Verlässlich und verantwortungsvoll
Daher wurde sie gebührend vom Kollegium, Schülerinnen und Schülern, Bezirksregierung und Landrat Dr. Ralf Nolten verabschiedet.
„Sie waren ein Geschenk für die Schule und den Kreis Düren“, sagte Landrat Ralf Nolten. „Ihre konzentrierte, ruhige und teamorientierte Art, an den Themen zu arbeiten, zeichnet Sie aus. Ihr Wirken wird noch lange Einfluss haben, denn für den Neubau des Berufskollegs in Bahnhofnähe haben Sie mit Ihre Expertise beigetragen.“
Die studierte Diplomwirtin aus Köln hat im März 2019 die Schulleitung übernommen, kurz vor der Coronapandemie mit Distanzunterricht und Abstandsregeln. „Auf Sie kann man sich verlassen. Ich danke Ihnen von Herzen für Ihr Engagement, Ihr hohes Verantwortungsbewusstsein und Ihr pragmatisches Handeln“, sagte Dorothea Scherer, zuständige Schuldezernentin der Bezirksregierung Köln.
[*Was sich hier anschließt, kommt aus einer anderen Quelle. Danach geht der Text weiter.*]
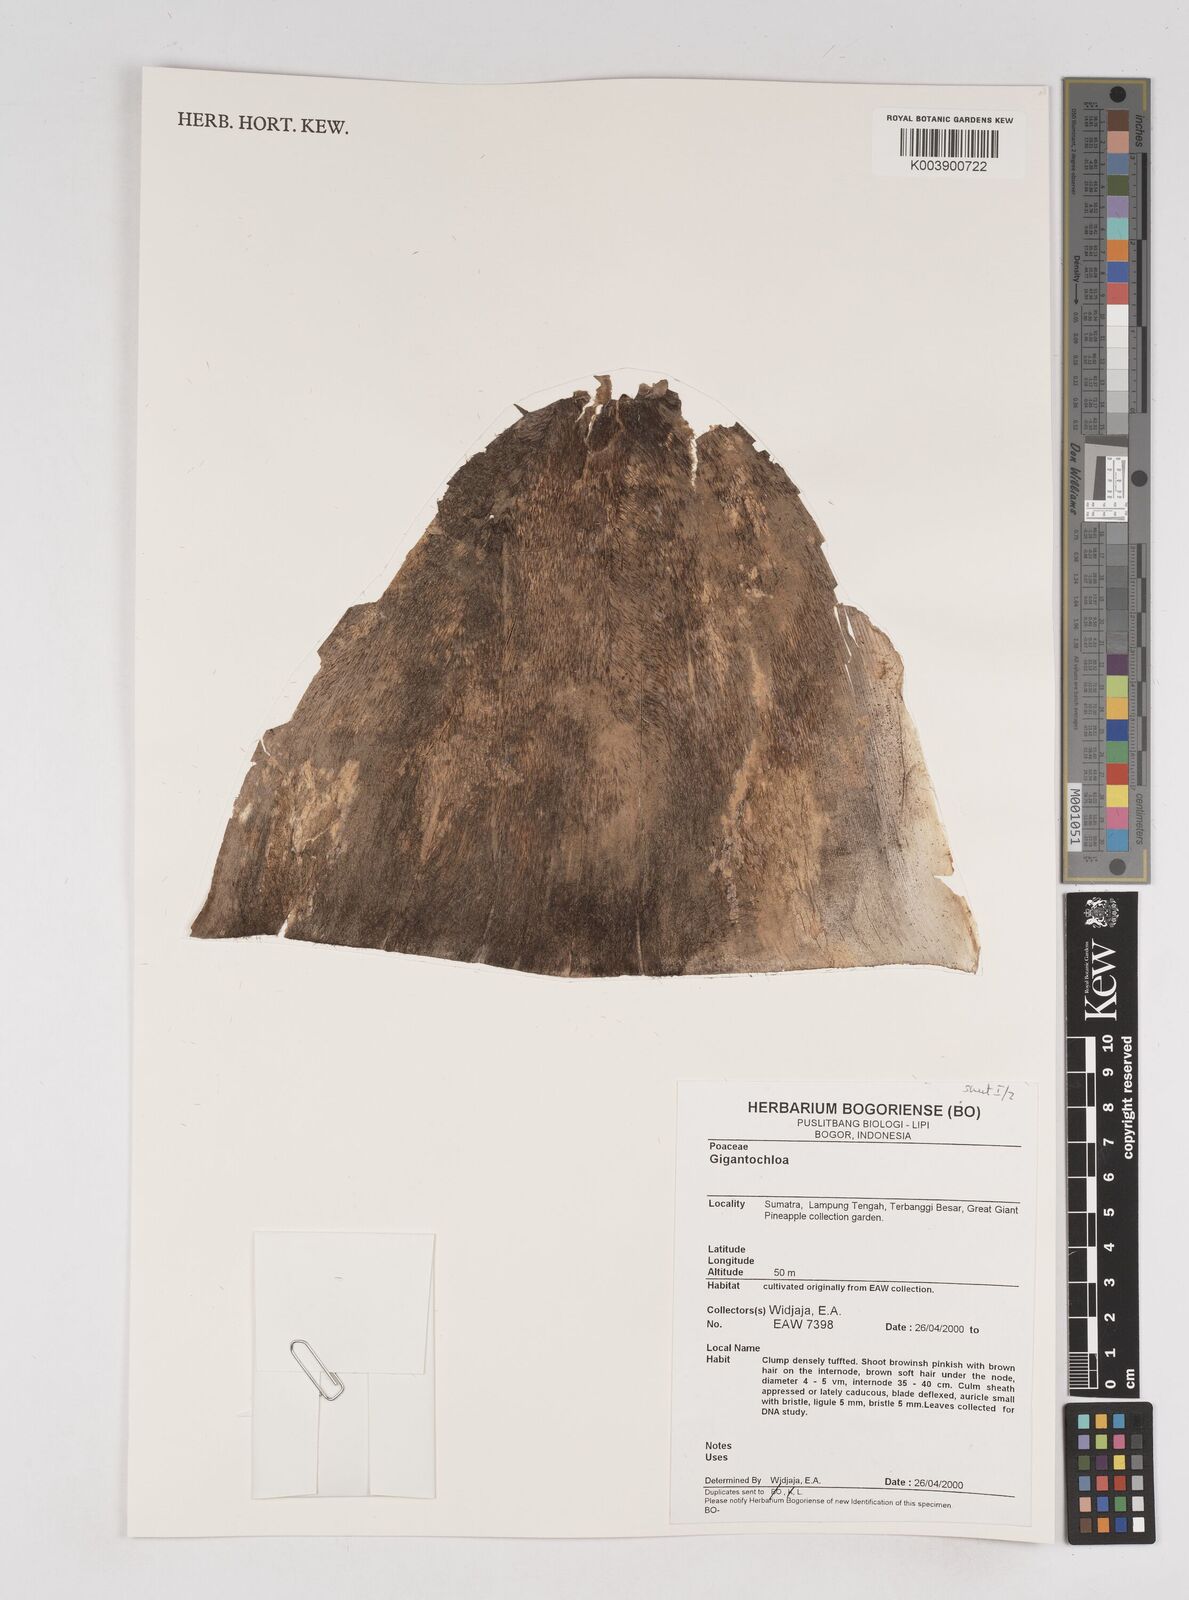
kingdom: Plantae
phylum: Tracheophyta
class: Liliopsida
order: Poales
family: Poaceae
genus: Gigantochloa
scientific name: Gigantochloa
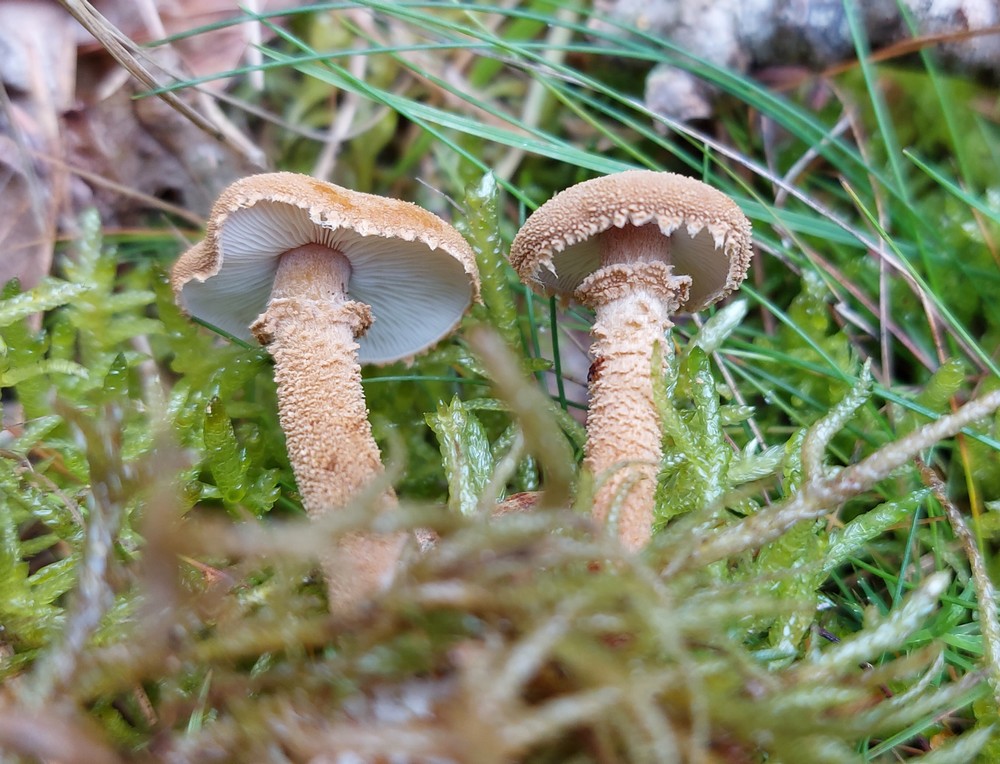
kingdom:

In Krisensituationen sei Kerstin Rutwalt-Berger eine wichtige und belastbare Instanz. 2022 gab es ein weiteres Ereignis, das so schnell nicht vergessen wird: Eine anonyme Drohung gegen die Schule; die einen Großeinsatz der Polizei zur Folge hatte. Zu Schaden kam dabei glücklicherweise niemand.
Das Nelly-Pütz-Berufskolleg hat eine konstante Zahl von rund 1200 Schülerinnen-und-Schülern. Unterrichtet wird in den Schwerpunktbereichen Pädagogik, Pflege und Gastronomie. Von der beruflichen Vorbereitung bis zum Abitur bietet das Berufskolleg verschiedenen Möglichkeiten und Abschlüsse an.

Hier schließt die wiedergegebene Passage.